O relatório mais recente da Organização Mundial da Saúde (OMS) sobre a origem do coronavírus deixa em aberto uma das principais incógnitas dessa pandemia: como o vírus surgiu e como atingiu os humanos.
No entanto, ele oferece algumas dicas importantes para a compreensão da atual crise de saúde.
“Este relatório é um começo muito importante, mas não é o fim”, disse Tedros Adhanom Ghebreyesus, diretor-geral da OMS, em comunicado.
“Ainda não descobrimos a origem do vírus”, disse, garantindo que “no que diz respeito à OMS, todas as hipóteses ainda estão sobre a mesa.”
O documento é o resultado de uma missão em que um grupo de 17 especialistas chineses trabalharam em conjunto com 17 especialistas internacionais.
A investigação incluiu uma viagem à China no final de janeiro, durante a qual os especialistas visitaram hospitais, mercados e laboratórios durante 14 dias.
Eles também coletaram dados oficiais, revisaram estudos de outros países e analisaram amostras retiradas de fazendas que abastecem mercados no sul da China.
No entanto, a missão era estritamente controlada pelas autoridades locais, que inicialmente resistiram à sua realização.
Confira abaixo um resumo das conclusões do estudo.
4 conclusões sobre a origem do vírus
O relatório de 120 páginas analisou quatro explicações possíveis para a origem do vírus e sua disseminação para os humanos.

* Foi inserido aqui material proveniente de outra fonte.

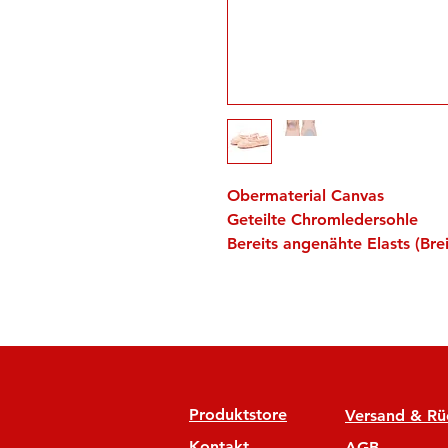
Obermaterial Canvas
Geteilte Chromledersohle
Bereits angenähte Elasts (Bre
Produktstore
Versand & R
Kontakt
AGB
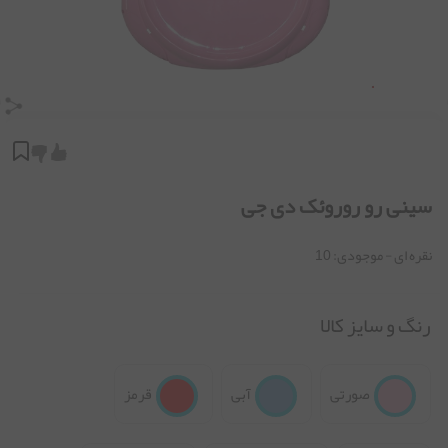
سینی رو روروئک دی جی
نقره ای
- موجودی:
10
رنگ و سایز کالا
صورتی
آبی
قرمز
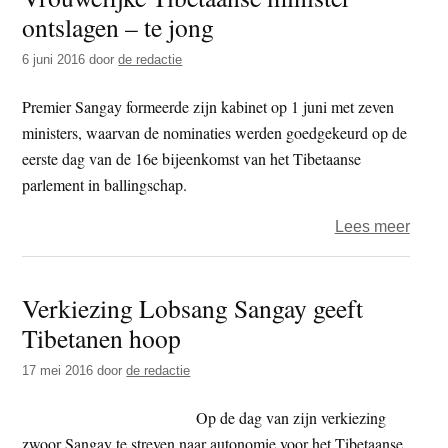
ontslagen – te jong
BD
beetj
6 juni 2016
door
de redactie
bij
beetj
Premier Sangay formeerde zijn kabinet op 1 juni met zeven
weer
ministers, waarvan de nominaties werden goedgekeurd op de
in
eerste dag van de 16e bijeenkomst van het Tibetaanse
te
parlement in ballingschap.
zien
over
Lees meer
–
Vrouw
tweeë
Tibe
Verkiezing Lobsang Sangay geeft
minis
Tibetanen hoop
ontsl
–
17 mei 2016
door
de redactie
te
jong
Op de dag van zijn verkiezing
zwoor Sangay te streven naar autonomie voor het Tibetaanse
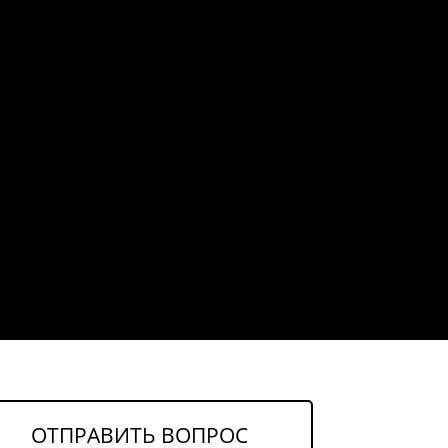
ОТПРАВИТЬ ВОПРОС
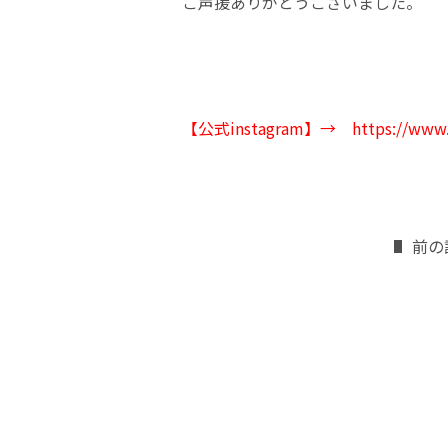
ご声援ありがとうございました。
【公式instagram】
→
https://www.
前の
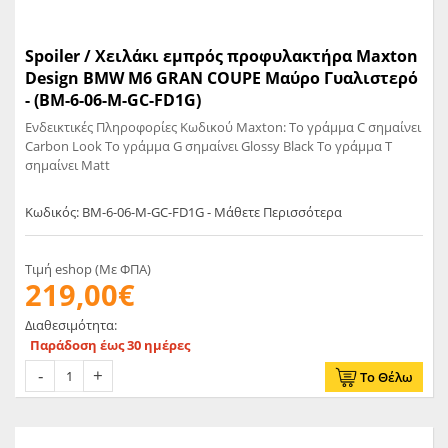
Spoiler / Χειλάκι εμπρός προφυλακτήρα Maxton
Design BMW M6 GRAN COUPE Μαύρο Γυαλιστερό
- (BM-6-06-M-GC-FD1G)
Ενδεικτικές Πληροφορίες Κωδικού Maxton: Το γράμμα C σημαίνει
Carbon Look Το γράμμα G σημαίνει Glossy Black Το γράμμα T
σημαίνει Matt
Κωδικός: BM-6-06-M-GC-FD1G - Μάθετε Περισσότερα
Τιμή eshop (Με ΦΠΑ)
219,00€
Διαθεσιμότητα:
Παράδοση έως 30 ημέρες
Το Θέλω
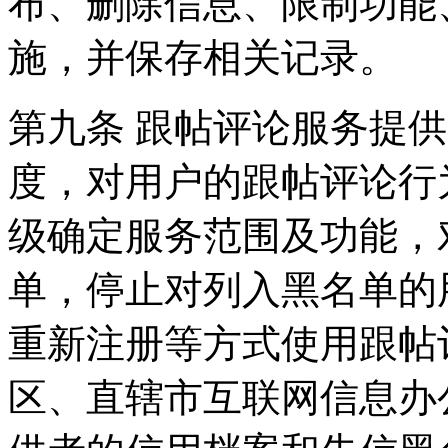
布、删除信息、限制功能
施，并保存相关记录。
第九条 跟帖评论服务提
度，对用户的跟帖评论行
级确定服务范围及功能，
单，停止对列入黑名单的
重新注册等方式使用跟帖
区、直辖市互联网信息办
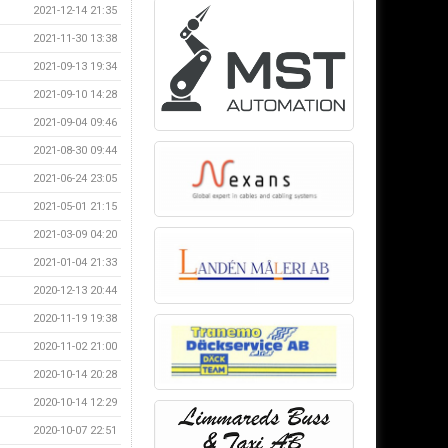
2021-12-14 21:35
2021-11-30 13:38
2021-09-13 19:34
2021-09-10 14:28
2021-09-04 09:46
2021-08-30 09:44
2021-06-24 23:05
2021-05-01 21:15
2021-03-09 04:20
2021-01-04 21:33
2020-12-13 20:44
2020-11-19 19:38
2020-11-02 21:00
2020-10-14 20:28
2020-10-14 12:29
2020-10-07 22:51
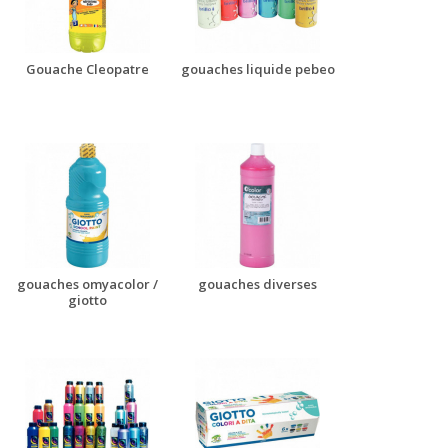
Gouache Cleopatre
gouaches liquide pebeo
gouaches omyacolor /
gouaches diverses
giotto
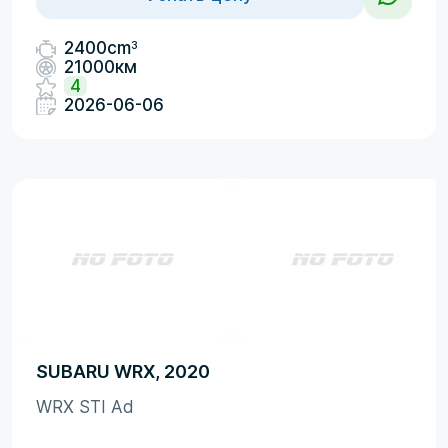
3
2400cm
21000км
4
2026-06-06
SUBARU WRX, 2020
WRX STI Ad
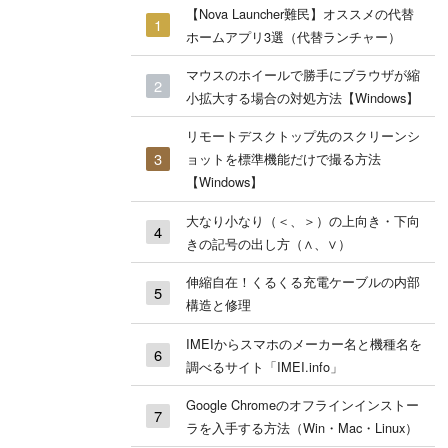
【Nova Launcher難民】オススメの代替
ホームアプリ3選（代替ランチャー）
マウスのホイールで勝手にブラウザが縮
小拡大する場合の対処方法【Windows】
リモートデスクトップ先のスクリーンシ
ョットを標準機能だけで撮る方法
【Windows】
大なり小なり（＜、＞）の上向き・下向
きの記号の出し方（∧、∨）
伸縮自在！くるくる充電ケーブルの内部
構造と修理
IMEIからスマホのメーカー名と機種名を
調べるサイト「IMEI.info」
Google Chromeのオフラインインストー
ラを入手する方法（Win・Mac・Linux）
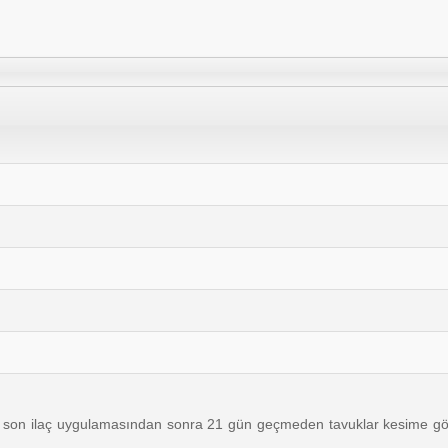
e ve son ilaç uygulamasından sonra 21 gün geçmeden tavuklar kesime gö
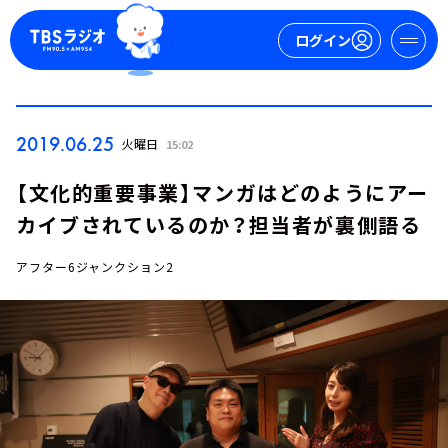
ログイン
マイページ
2019.06.25
火曜日
15:02
新規会員登録
ログイン
【文化的重要事業】マンガはどのようにアー
カイブされているのか？担当者が裏側語る
アフター6ジャンクション2
今日の番組表
週間番組表
トピックス
TBS Podcast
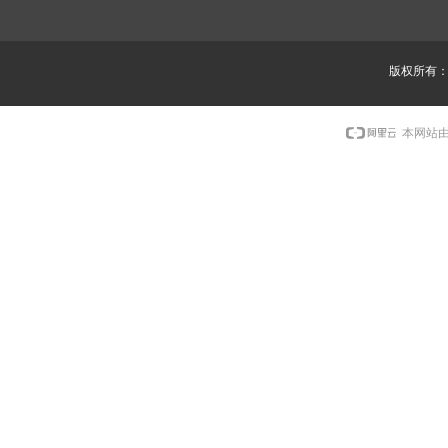
版权所有
本网站由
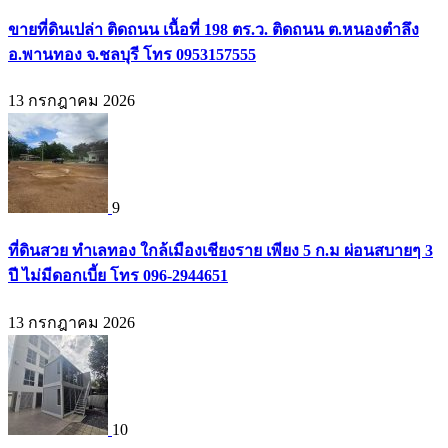
ขายที่ดินเปล่า ติดถนน เนื้อที่ 198 ตร.ว. ติดถนน ต.หนองตำลึง
อ.พานทอง จ.ชลบุรี โทร 0953157555
13 กรกฎาคม 2026
9
ที่ดินสวย ทำเลทอง ใกล้เมืองเชียงราย เพียง 5 ก.ม ผ่อนสบายๆ 3
ปี ไม่มีดอกเบี้ย โทร 096-2944651
13 กรกฎาคม 2026
10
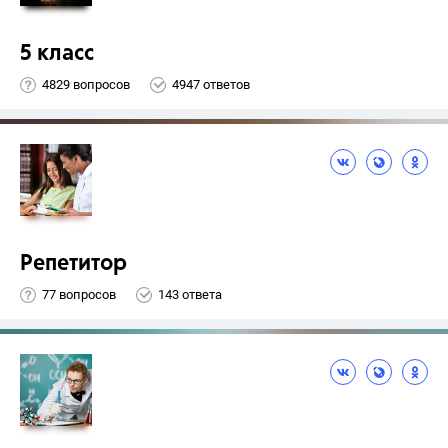
5 класс
4829 вопросов
4947 ответов
Репетитор
77 вопросов
143 ответа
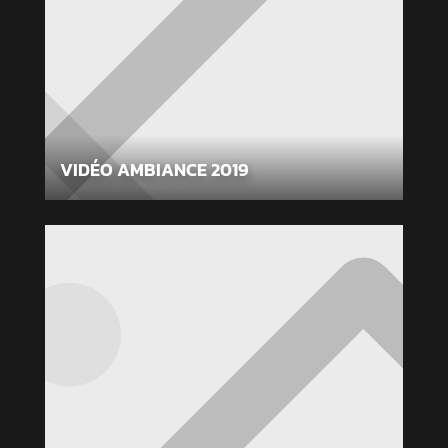
VIDÉO AMBIANCE 2019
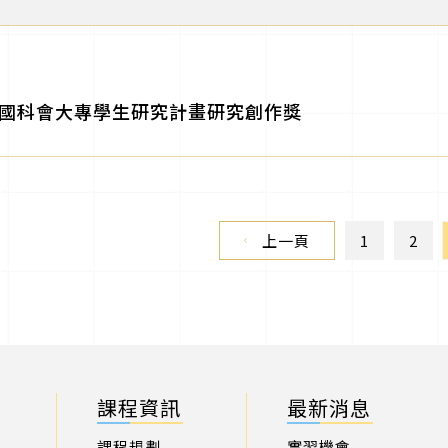
國科會大專學生研究計畫研究創作獎
上一頁
1
2
課程資訊
最新消息
課程規劃
實習機會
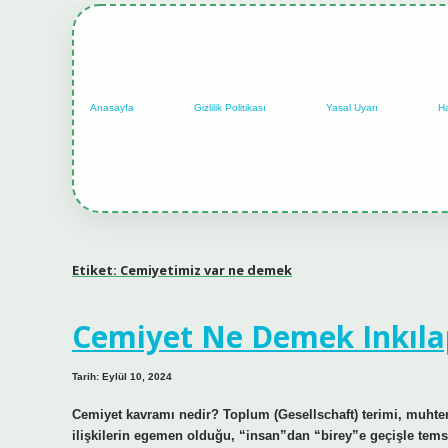
Anasayfa
Gizlilik Politikası
Yasal Uyarı
H
Etiket:
Cemiyetimiz var ne demek
Cemiyet Ne Demek Inkıla
Tarih: Eylül 10, 2024
Cemiyet kavramı nedir? Toplum (Gesellschaft) terimi, muhte
ilişkilerin egemen olduğu, “insan”dan “birey”e geçişle tem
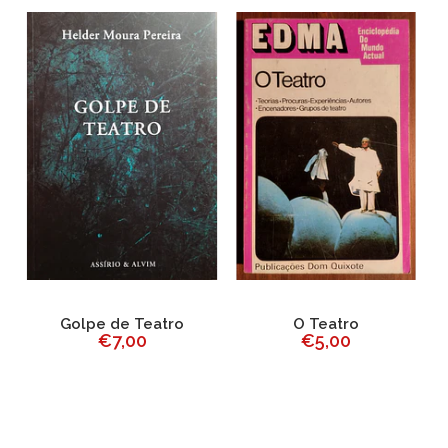
a
Golpe de Teatro
O Teatro
€7,00
€5,00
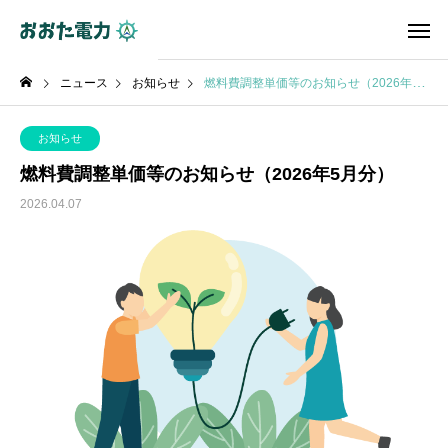
ニュース
お知らせ
燃料費調整単価等のお知らせ（2026年5月分）
お知らせ
燃料費調整単価等のお知らせ（2026年5月分）
2026.04.07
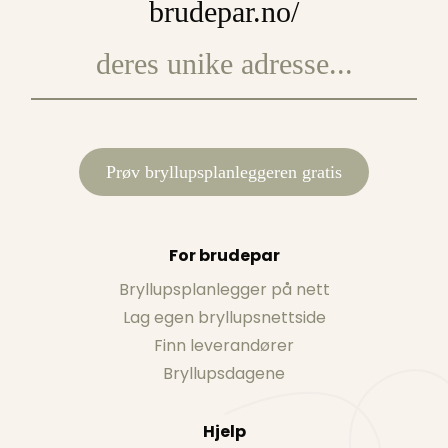
brudepar.no/
Prøv bryllupsplanleggeren gratis
For brudepar
Bryllupsplanlegger på nett
Lag egen bryllupsnettside
Finn leverandører
Bryllupsdagene
Hjelp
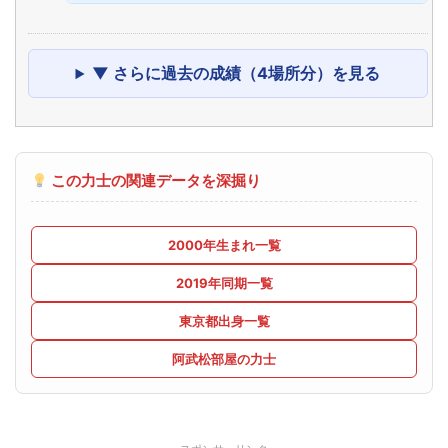
▼ さらに過去の成績（4場所分）を見る
この力士の関連データを深掘り
2000年生まれ一覧
2019年同期一覧
東京都出身一覧
阿武松部屋の力士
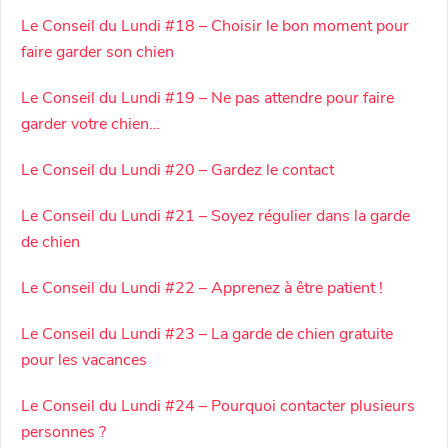
Le Conseil du Lundi #18 – Choisir le bon moment pour
faire garder son chien
Le Conseil du Lundi #19 – Ne pas attendre pour faire
garder votre chien…
Le Conseil du Lundi #20 – Gardez le contact
Le Conseil du Lundi #21 – Soyez régulier dans la garde
de chien
Le Conseil du Lundi #22 – Apprenez à être patient !
Le Conseil du Lundi #23 – La garde de chien gratuite
pour les vacances
Le Conseil du Lundi #24 – Pourquoi contacter plusieurs
personnes ?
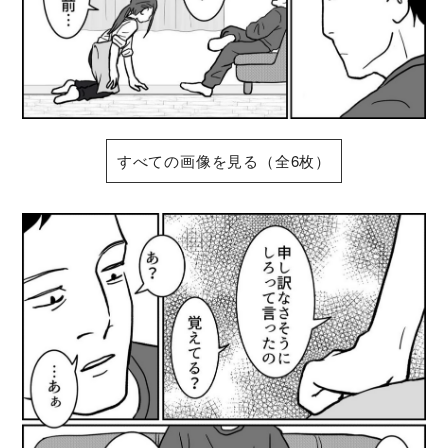
すべての画像を見る（全6枚）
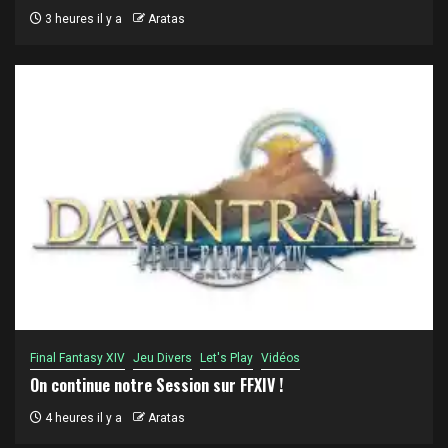
3 heures il y a
Aratas
Final Fantasy XIV
Jeu Divers
Let's Play
Vidéos
On continue notre Session sur FFXIV !
4 heures il y a
Aratas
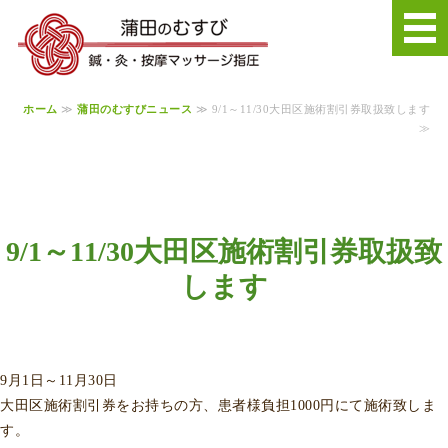
鍼・灸・按摩マ
ホーム
≫
蒲田のむすびニュース
≫ 9/1～11/30大田区施術割引券取扱致します
ホーム
≫
施術料金・ご予約
訪問マッサージ
9/1～11/30大田区施術割引券取扱致
します
アクセス
リクルート
9月1日～11月30日
大田区施術割引券をお持ちの方、患者様負担1000円にて施術致しま
す。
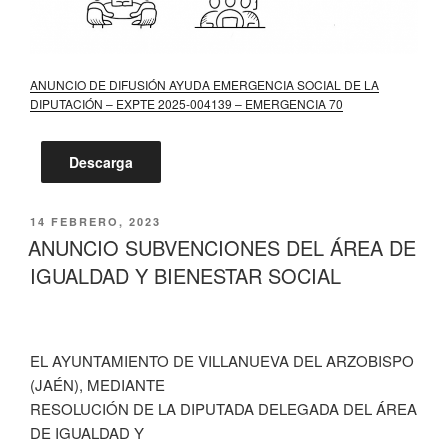
ANUNCIO DE DIFUSIÓN AYUDA EMERGENCIA SOCIAL DE LA
DIPUTACIÓN – EXPTE 2025-004139 – EMERGENCIA 70
Descarga
PUBLICADO
14 FEBRERO, 2023
EL
ANUNCIO SUBVENCIONES DEL ÁREA DE
IGUALDAD Y BIENESTAR SOCIAL
EL AYUNTAMIENTO DE VILLANUEVA DEL ARZOBISPO
(JAÉN), MEDIANTE
RESOLUCIÓN DE LA DIPUTADA DELEGADA DEL ÁREA
DE IGUALDAD Y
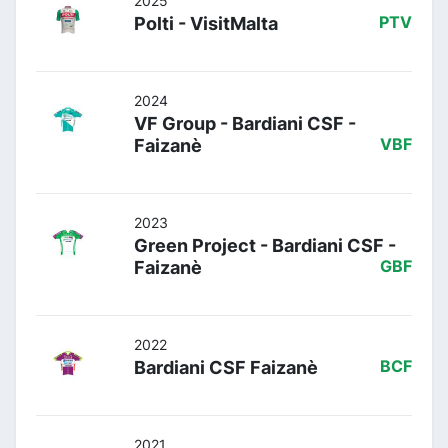
2025
Polti - VisitMalta
PTV
2024
VF Group - Bardiani CSF -
Faizanè
VBF
2023
Green Project - Bardiani CSF -
Faizanè
GBF
2022
Bardiani CSF Faizanè
BCF
2021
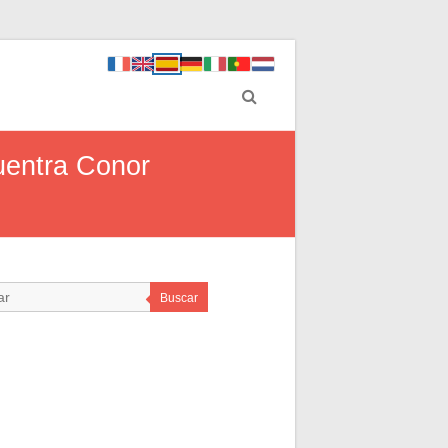
uentra Conor
Buscar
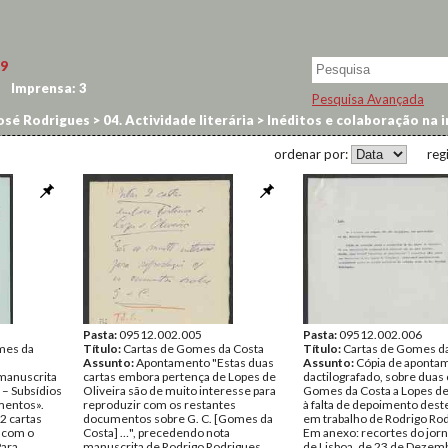
9
Imprensa:
3
Pesquisa Avançada
osé Rodrigues
>
04. Actividade literária
>
Inéditos e colaboração na 
ordenar por:
reg
Pasta:
09512.002.005
Pasta:
09512.002.006
mes da
Título:
Cartas de Gomes da Costa
Título:
Cartas de Gomes d
Assunto:
Apontamento "Estas duas
Assunto:
Cópia de aponta
manuscrita
cartas embora pertença de Lopes de
dactilografado, sobre duas 
 – Subsídios
Oliveira são de muito interesse para
Gomes da Costa a Lopes de 
mentos».
reproduzir com os restantes
à falta de depoimento dest
2 cartas
documentos sobre G. C. [Gomes da
em trabalho de Rodrigo Rod
a com o
Costa] …", precedendo nota
Em anexo: recortes do jorn
Para
manuscrita de Rodrigo Rodrigues
de Lisboa, de 23 de Dezem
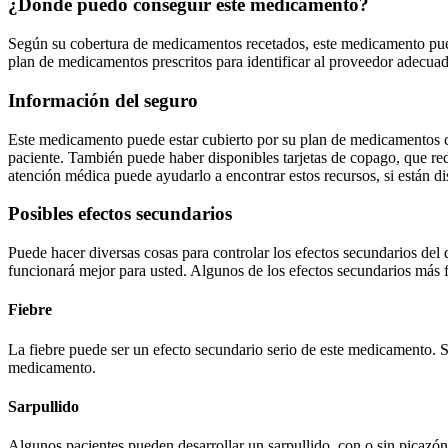
¿Dónde puedo conseguir este medicamento?
Según su cobertura de medicamentos recetados, este medicamento puede
plan de medicamentos prescritos para identificar al proveedor adecua
Información del seguro
Este medicamento puede estar cubierto por su plan de medicamentos con
paciente. También puede haber disponibles tarjetas de copago, que re
atención médica puede ayudarlo a encontrar estos recursos, si están di
Posibles efectos secundarios
Puede hacer diversas cosas para controlar los efectos secundarios del
funcionará mejor para usted. Algunos de los efectos secundarios más f
Fiebre
La fiebre puede ser un efecto secundario serio de este medicamento. S
medicamento.
Sarpullido
Algunos pacientes pueden desarrollar un sarpullido, con o sin picazón,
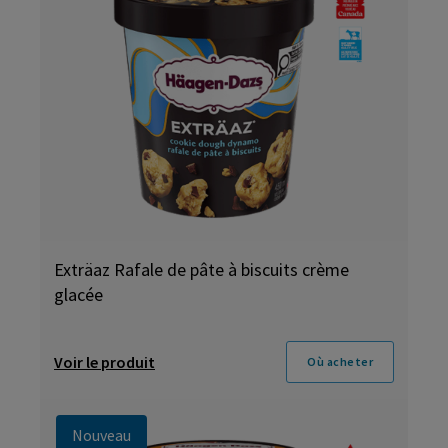
Exträaz Rafale de pâte à biscuits crème
glacée
Voir le produit
Où acheter
Nouveau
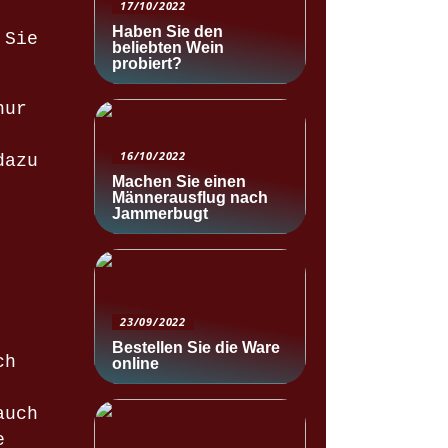
17/10/2022
Haben Sie den
 Sie
beliebten Wein
probiert?
nur
16/10/2022
dazu
Machen Sie einen
Männerausflug nach
Jammerbugt
23/09/2022
Bestellen Sie die Ware
ch
online
auch
e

Com base nas evidências coletadas, os especialistas concluíram que:
1- É “possível ou provável” que a origem tenha sido contágio direto de animal para humano
O relatório apresenta esse argumento com base no fato de que há fortes evidências de que a maioria dos coronavírus humanos de hoje tenha se originado em animais.
De acordo com o documento, o animal que transmitiu diretamente o vírus para o ser humano poderia ser o morcego, um animal que sabidamente carrega uma grande proporção de vírus passíveis de transmissão ao homem.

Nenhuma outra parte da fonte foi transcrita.